September S-nya Senang, Semringah, dan Syukur

Dok.Wikihow

Trennya sekarang begitu, mengawali bulan dengan kata-kata positif untuk menambah amunisi melawan kejamnya dunia, asyik!

Awal bulan September ini aku berkunjung ke Perpustakaan Sekolah Tenera, ngobrol panjang dengan Mbak Tya. Penjaga Perpustakaan Sekolah Tenera itu memang cantik, tidak ada yang tidak mengenalnya. Dia memiliki rambut panjang yang lurus. Kulitnya kuning langsat dan bersih. Walau aku memanggilnya mbak, tinggi badannya tidak melebihi tinggiku hehehe (bercanda Mbak Tya).
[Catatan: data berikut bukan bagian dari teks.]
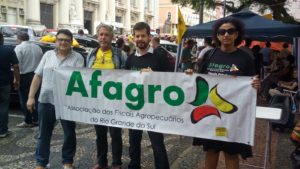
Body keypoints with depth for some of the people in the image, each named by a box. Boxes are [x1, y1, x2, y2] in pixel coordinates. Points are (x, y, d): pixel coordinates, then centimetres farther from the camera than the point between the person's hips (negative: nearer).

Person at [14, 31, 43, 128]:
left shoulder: (19, 48, -9)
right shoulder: (37, 47, 9)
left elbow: (17, 64, -17)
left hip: (25, 76, -6)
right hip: (36, 75, 6)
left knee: (25, 100, 3)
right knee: (35, 98, 14)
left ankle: (28, 121, 7)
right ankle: (36, 119, 19)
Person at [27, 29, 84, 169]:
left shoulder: (77, 57, -1)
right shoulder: (48, 55, 8)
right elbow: (37, 77, 7)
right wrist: (31, 97, 3)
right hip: (45, 100, 3)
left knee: (69, 134, 9)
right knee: (44, 134, 12)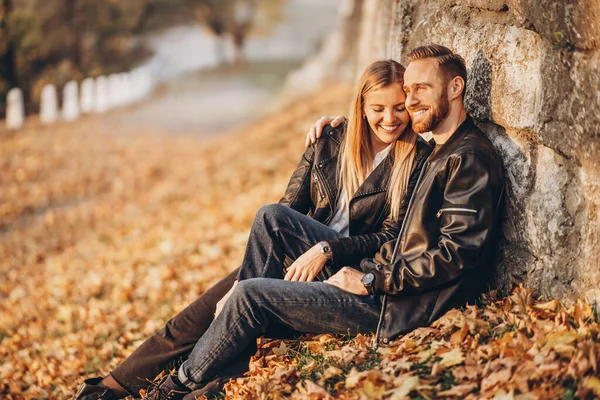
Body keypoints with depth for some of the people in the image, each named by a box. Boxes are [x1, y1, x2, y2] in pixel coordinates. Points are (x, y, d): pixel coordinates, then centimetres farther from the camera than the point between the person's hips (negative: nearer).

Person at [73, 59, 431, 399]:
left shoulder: (418, 160, -5)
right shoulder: (331, 142, 7)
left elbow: (392, 238, -8)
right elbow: (290, 205, 3)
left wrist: (326, 250, -23)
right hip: (301, 260, 5)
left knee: (272, 217, -29)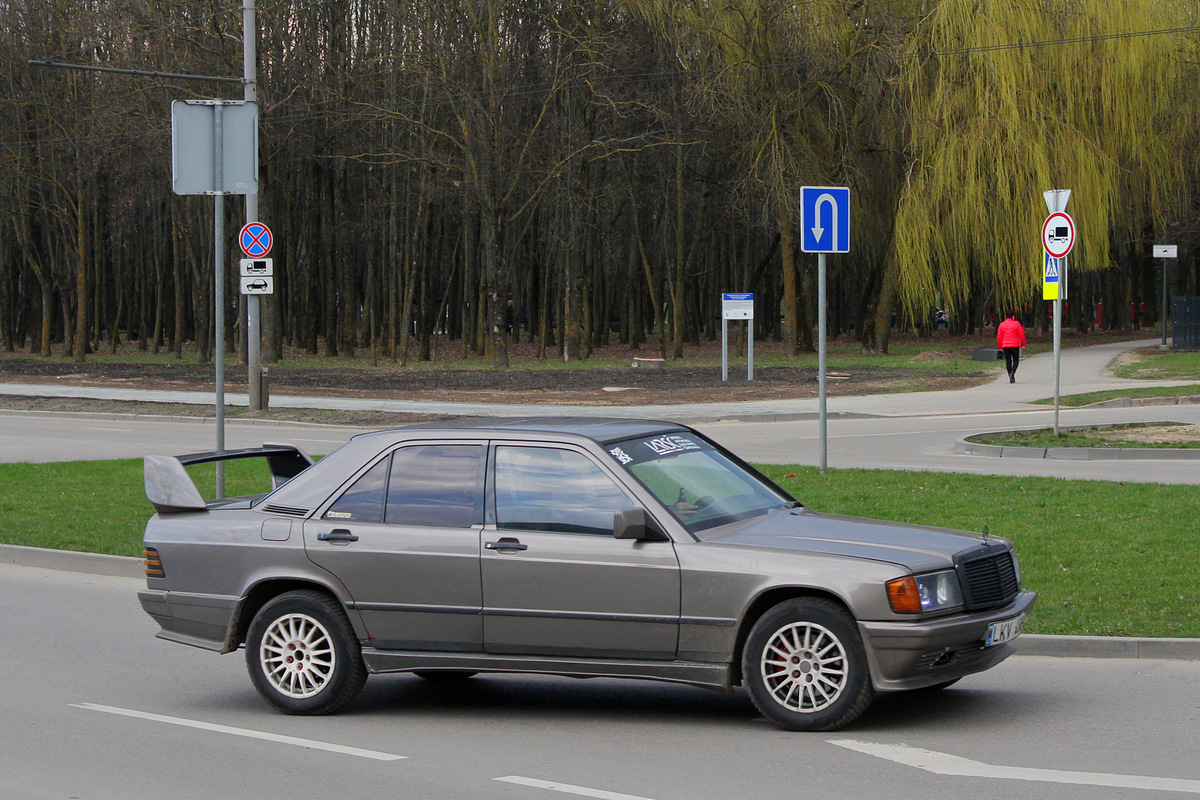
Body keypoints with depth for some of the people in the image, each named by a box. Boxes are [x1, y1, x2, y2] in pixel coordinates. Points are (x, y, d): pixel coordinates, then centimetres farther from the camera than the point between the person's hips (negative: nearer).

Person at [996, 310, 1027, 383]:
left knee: (1008, 362, 7)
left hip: (1005, 346, 2)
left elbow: (999, 337, 5)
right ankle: (1012, 372, -20)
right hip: (1015, 345, -2)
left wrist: (1000, 347, 13)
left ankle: (1011, 378, 5)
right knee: (1016, 361, 6)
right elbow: (1021, 335, -2)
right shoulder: (1016, 324, -2)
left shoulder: (1001, 325, 5)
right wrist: (1023, 344, 8)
Mbak Tya selalu semringah menyambut pengunjung perpustakaan yang datang, tidak pernah aku lihat dahinya mengerut karena marah. Setiap aku ingin meminjam buku, aku selalu bertanya buku apa yang cocok sekaligus ringan untuk aku baca. Mbak Tya selalu tahu seleraku, buku apa yang tidak akan aku sentuh. Buku apa yang akan aku lahap habis. Hari itu Mbak Tya menawarkan beberapa buku, tapi aku lupa judulnya. 
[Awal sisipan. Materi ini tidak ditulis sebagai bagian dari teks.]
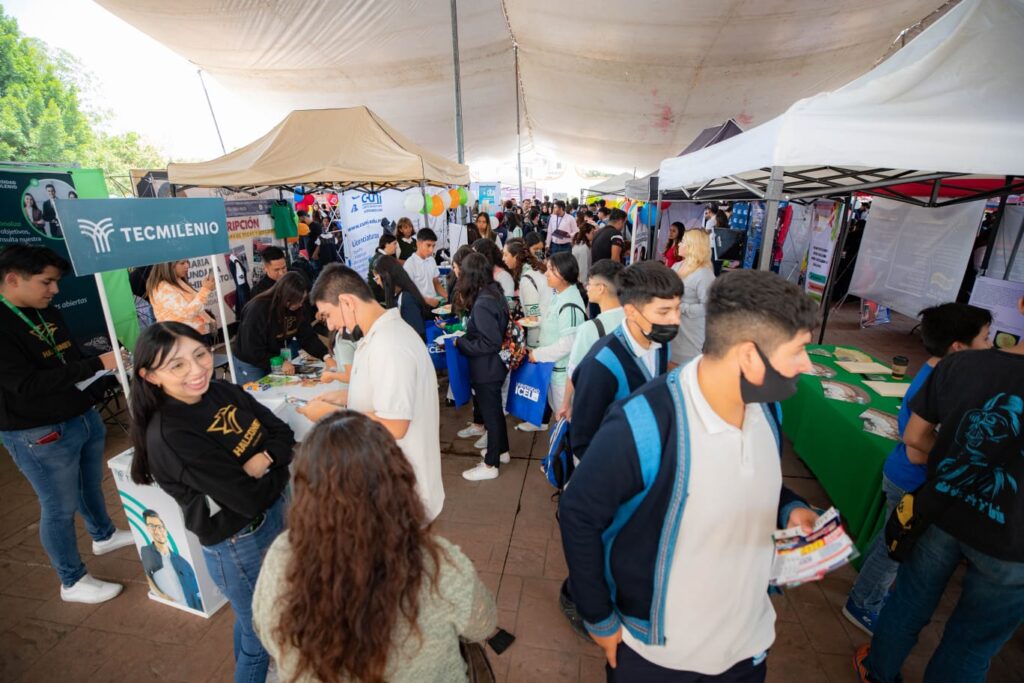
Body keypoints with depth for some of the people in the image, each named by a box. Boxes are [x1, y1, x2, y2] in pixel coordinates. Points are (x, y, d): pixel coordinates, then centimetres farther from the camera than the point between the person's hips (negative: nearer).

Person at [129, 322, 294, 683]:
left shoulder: (223, 390, -9)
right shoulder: (169, 437, -28)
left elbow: (283, 433, -4)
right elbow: (253, 499, -27)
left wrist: (262, 460, -23)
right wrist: (279, 469, -10)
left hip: (274, 516, 7)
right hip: (238, 545, -7)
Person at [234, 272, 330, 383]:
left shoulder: (298, 307, -13)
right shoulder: (258, 310, -28)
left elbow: (308, 337, -11)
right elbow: (252, 350, -26)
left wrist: (326, 356, -24)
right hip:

Akhir-akhir ini aku sering mengalami luka hati yang tak terduga, syok yang luar biasa serta ketidakmungkinan yang tiba-tiba. Aku butuh sesuatu untuk membentengi hati dan pikiranku. Di tulisanku sebelumnya, aku mengatakan bahwa hidup hanya soal jalani saja, tapi ternyata tidak sesederhana itu. Perlu kekuatan besar untuk menjalaninya.

Aku keliling perpustakaan untuk melihat-lihat buku yang sesuai selera. Jariku lincah membolak-balik buku dan membaca sinopsisnya. Jariku berhenti pada buku bersampul merah dengan gambar seorang wanita berambut panjang, judulnya “Luka Tapi Tidak Berdarah, Tetap Bahagia Meski Berkali-kali Disakiti” karya Anna R. Vitri.
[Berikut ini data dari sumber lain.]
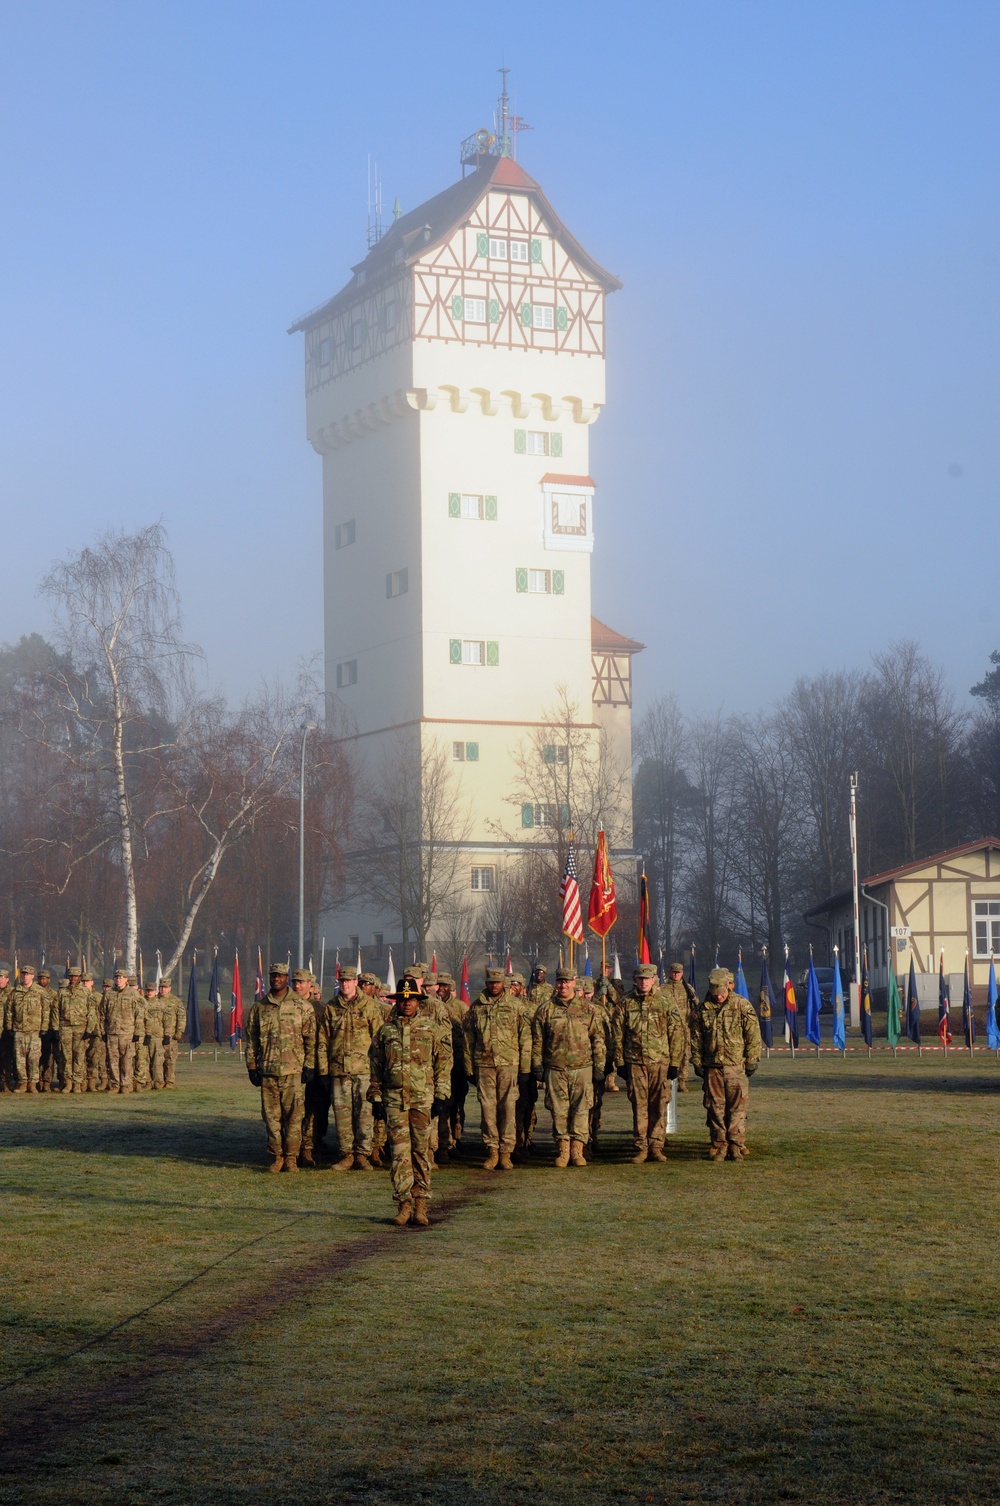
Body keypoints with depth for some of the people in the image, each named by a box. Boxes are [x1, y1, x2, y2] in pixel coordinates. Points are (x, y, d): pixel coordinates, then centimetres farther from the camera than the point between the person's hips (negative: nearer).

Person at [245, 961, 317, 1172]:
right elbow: (251, 1039, 13)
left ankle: (291, 1156, 6)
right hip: (267, 1070, 2)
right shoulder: (258, 1007, 10)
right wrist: (252, 1067, 7)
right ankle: (276, 1156, 12)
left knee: (293, 1115, -2)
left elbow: (311, 1038, 3)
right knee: (271, 1115, 4)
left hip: (294, 1070, -2)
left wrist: (309, 1066, -3)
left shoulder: (302, 1006, 3)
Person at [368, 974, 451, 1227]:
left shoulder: (430, 1029, 5)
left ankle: (420, 1204, 6)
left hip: (423, 1099, -1)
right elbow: (375, 1066, 12)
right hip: (394, 1099, 1)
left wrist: (440, 1097, 1)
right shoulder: (385, 1031, 7)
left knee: (421, 1150, 1)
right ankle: (404, 1204, 1)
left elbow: (444, 1062, 6)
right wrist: (375, 1098, 7)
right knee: (399, 1151, -2)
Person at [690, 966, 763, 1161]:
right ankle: (719, 1145, 12)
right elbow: (696, 1037, 11)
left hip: (736, 1065, -2)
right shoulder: (703, 1008, 6)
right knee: (715, 1106, 5)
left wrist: (752, 1060, -3)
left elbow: (753, 1034, 0)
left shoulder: (742, 1006, -1)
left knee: (738, 1106, -2)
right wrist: (697, 1062, 8)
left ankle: (736, 1144, 4)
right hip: (712, 1066, 2)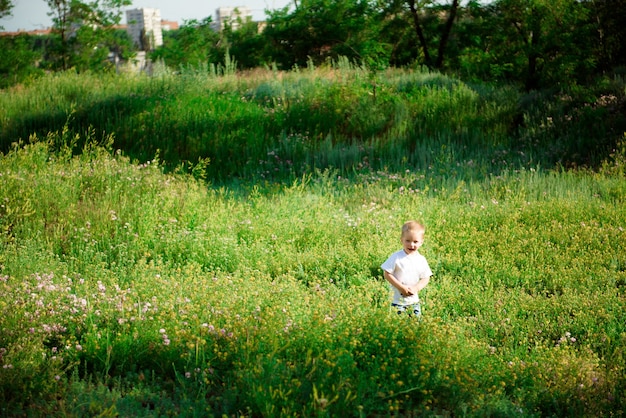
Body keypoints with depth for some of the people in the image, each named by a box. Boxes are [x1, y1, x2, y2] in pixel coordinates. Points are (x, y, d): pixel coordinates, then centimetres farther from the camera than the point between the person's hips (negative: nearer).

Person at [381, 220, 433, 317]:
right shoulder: (396, 257, -10)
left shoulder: (421, 260, 1)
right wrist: (401, 287, -16)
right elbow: (387, 274, -9)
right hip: (398, 300, -4)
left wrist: (416, 288, -14)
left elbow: (426, 278, 5)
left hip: (414, 301, 4)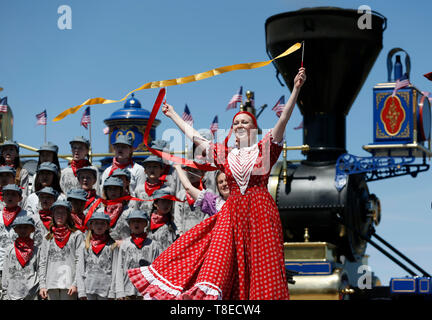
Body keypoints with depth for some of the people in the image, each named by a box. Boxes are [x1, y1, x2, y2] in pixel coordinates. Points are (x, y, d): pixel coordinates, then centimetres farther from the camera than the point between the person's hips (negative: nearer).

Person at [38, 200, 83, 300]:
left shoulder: (76, 235, 5)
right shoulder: (47, 238, 16)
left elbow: (79, 261, -2)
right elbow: (42, 263, 14)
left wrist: (75, 283, -11)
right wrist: (42, 285, 5)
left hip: (69, 284, -4)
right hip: (51, 284, 4)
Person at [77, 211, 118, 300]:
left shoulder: (112, 245, 6)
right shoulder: (85, 246, 11)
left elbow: (115, 270, 2)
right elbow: (80, 270, 8)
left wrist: (112, 293, -5)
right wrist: (81, 291, -1)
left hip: (105, 289, -2)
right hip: (88, 289, 2)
Aku segera membaca sinopsisnya dan memutuskan untuk meminjamnya.Hari di mana menulis ini, aku telah menyelesaikan bacaanku. Menurutku kekuatan bisa dibangun dari diri sendiri, ketimbang bercerita dengan orang lain lalu diberi nasihat karena manusia berubah tapi membaca buku selalu memberi makna. Sekali lagi, menurutku.